Course Redesign: Scaffolding and Collaboration

Concurrent Session 2

Session Materials

Brief Abstract

This session will explore the redevelopment of an undergraduate course at The University of Arizona Global Campus. Specifically, we will look at collaboration with associate faculty during course redesign and how scaffolding supports student success.

Presenters

Dr. Amy Johnson is a Core Faculty member for the Associate of Arts in Early Childhood Education degree program in the College of Arts & Sciences at the University of Arizona Global Campus (UAGC). She earned a Doctorate of Early Childhood Development and Education from Texas Woman’s University, a Master of Education in Curriculum and Instruction from Chapman University, and a Bachelor of Arts in English and Creative Writing from San Diego State University. Dr. Johnson began her career teaching elementary grades in the Cajon Valley School District. She transitioned into higher education in 2010 and enjoys the diversity of University of Arizona Global Campus students. Dr. Johnson lives in the Ft. Worth, Texas, area with her husband and two daughters.
Jennifer Zaur is an assistant professor in the Department of Education and Liberal Arts at the University of Arizona Global Campus. She has a BA in Elementary Education and a Master’s degree in Curriculum and Instruction with an emphasis in Language and Literacy, both from Arizona State University. She been an elementary school teacher, a reading interventionist, teacher mentor, and an instructor of professional development workshops. For the last eight years she has worked in higher education focusing on student retention, curriculum development and best practices in online learning.
Dr. Allison Rief is an Associate Professor and Lead Faculty for the AA Early Childhood Education, BA Early Childhood Education, and BA Early Childhood Education Administration programs within the Department of Education and Liberal Arts at the University of Arizona Global Campus. Allison earned a Doctorate of Education with a specialization in Teacher Education in Multicultural Societies from the University of Southern California; a Master of Education from the University of California, Los Angeles; and a Bachelor of Arts in Literatures in English at the University of California, San Diego. Dr. Rief began her career as an elementary and preschool teacher. She maintains a National Board Certification and was awarded the Teacher of the Year for both the Los Angeles Unified School District and Los Angeles County. Within higher education, she has had experience launching new programs and revising existing programs, developing courses, providing professional development, and working with collaborative teams across the university. Currently, Dr. Rief is a member of the Change Advisory Group, Student Conduct and Community Standards Committee, and oversees the partnership with No Excuses University schools. Beyond the programs she leads, she also serves on Doctoral committees and teaches the Doctoral In-Residence.

Extended Abstract

Designing courses that engage online learners to achieve the highest level of mastery of course learning outcomes is at the forefront of online course development at The University of Arizona Global Campus. In Spring 2021, full-time faculty in the Department of Education and Liberal Arts had the opportunity to redesign one of their core courses, ECD315: Curriculum Planning and Design for Early Learners. In the online classroom, the presentation of learning activities, guidance, and assignments holds a teaching role. Just as on-ground teachers must reflect on their teaching and student learning, online teachers must reflect upon course content. “Reflective teaching is a process where teachers think over their teaching practices, analyze how something was taught and how the practice might be improved or changed for better learning outcomes” (Mathew et al., 2017, p. 127). This course redesign sought to use reflection to strengthen the course material.

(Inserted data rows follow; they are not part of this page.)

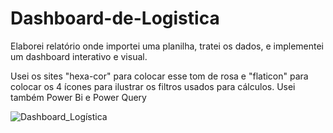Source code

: # Dashboard-de-Logistica

Elaborei relatório onde importei uma planilha, tratei os dados, e implementei um dashboard interativo e visual.

Usei os sites "hexa-cor" para colocar esse tom de rosa e "flaticon" para colocar os 4 ícones para ilustrar os filtros usados para cálculos. 
Usei também Power Bi e Power Query

![Dashboard_Logística](https://github.com/Dsaamorim/Dashboard-de-Logistica/blob/main/Dashboard%20de%20Log%C3%ADstica.gif)
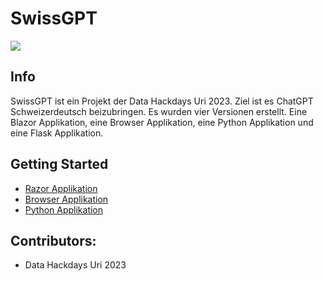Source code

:# SwissGPT

![](https://sos-ch-dk-2.exo.io/hyperion.mint-system.com//50/CI4UCREPSR6YA1OAEOXZ99QL/Logo_SwissGPT_V2.jpg)


## Info

SwissGPT ist ein Projekt der Data Hackdays Uri 2023. Ziel ist es ChatGPT Schweizerdeutsch beizubringen. Es wurden vier Versionen erstellt. Eine Blazor Applikation, eine Browser Applikation, eine Python Applikation und eine Flask Applikation.


## Getting Started

 * [Razor Applikation](./ChatUriSharp)
 * [Browser Applikation](./ChatUriBrowser)
 * [Python Applikation](./ChatUriPy)


## Contributors:

* Data Hackdays Uri 2023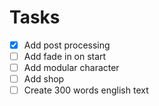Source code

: # Tasks
- [x] Add post processing
- [ ] Add fade in on start
- [ ] Add modular character
- [ ] Add shop
- [ ] Create 300 words english text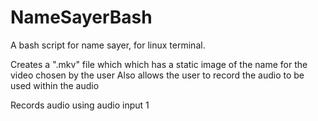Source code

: # NameSayerBash
A bash script for name sayer, for linux terminal.

Creates a ".mkv" file which which has a static image of the name for the video chosen by the user
Also allows the user to record the audio to be used within the audio

Records audio using audio input 1
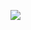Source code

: [<img src="https://i.kym-cdn.com/photos/images/original/001/510/797/2d0.png">](http://google.com.au/)

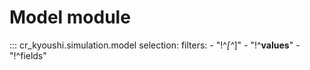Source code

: # Model module

::: cr_kyoushi.simulation.model
    selection:
        filters:
            - "!^_[^_]"
            - "!^__values__"
            - "!^fields"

Additionally, during the redesign, the full-time faculty connected with associate faculty familiar with the course to seek their feedback.  Adjunct faculty members are valuable members of higher education, and universities should provide them with “opportunities to participate in decision-making” and providing input in curriculum and course design (Ridge & Ritt, 2017, p. 58). Both the reflection and collaboration provided the opportunity for a more meaningful and scaffolded course to support student success.

Since this was the redevelopment of an existing course, the subject matter experts utilized existing data from the class to inform their approach. This data allowed the subject matter experts to see where the course needed more scaffolded support for students to master the course learning outcomes.

Throughout this presentation, we will explore this process and highlight specific examples of how scaffolding and collaboration allowed for redeveloping a course that would increase student mastery of learning outcomes. Similarly, the co-construction of content by full-time and adjunct instructors alike sought to deepen the partnership between these groups while increasing the self-efficacy and sense of connection to the university for the participating adjunct instructors. Through intentional collaboration, adjunct faculty partner as key stakeholders (Ridge & Ritt, 2017).

Participants will engage in conversations and hands-on opportunities with their peers and presenters to learn about scaffolding courses. Participants will leave the session with practical strategies that can be used immediately for developing comprehensive and effective courses and curriculum.

References

Mathew, P., Mathew, P., & Peechattu, P. J. (2017). Reflective practices: A means to teacher development. Asia Pacific Journal of Contemporary Education and Communication Technology, 3(1), 126-131.

Ridge, A., & Ritt, E. (2017). Adjunct faculty as key stakeholders in distance education. Journal of Faculty Development, 31(2), 57–62.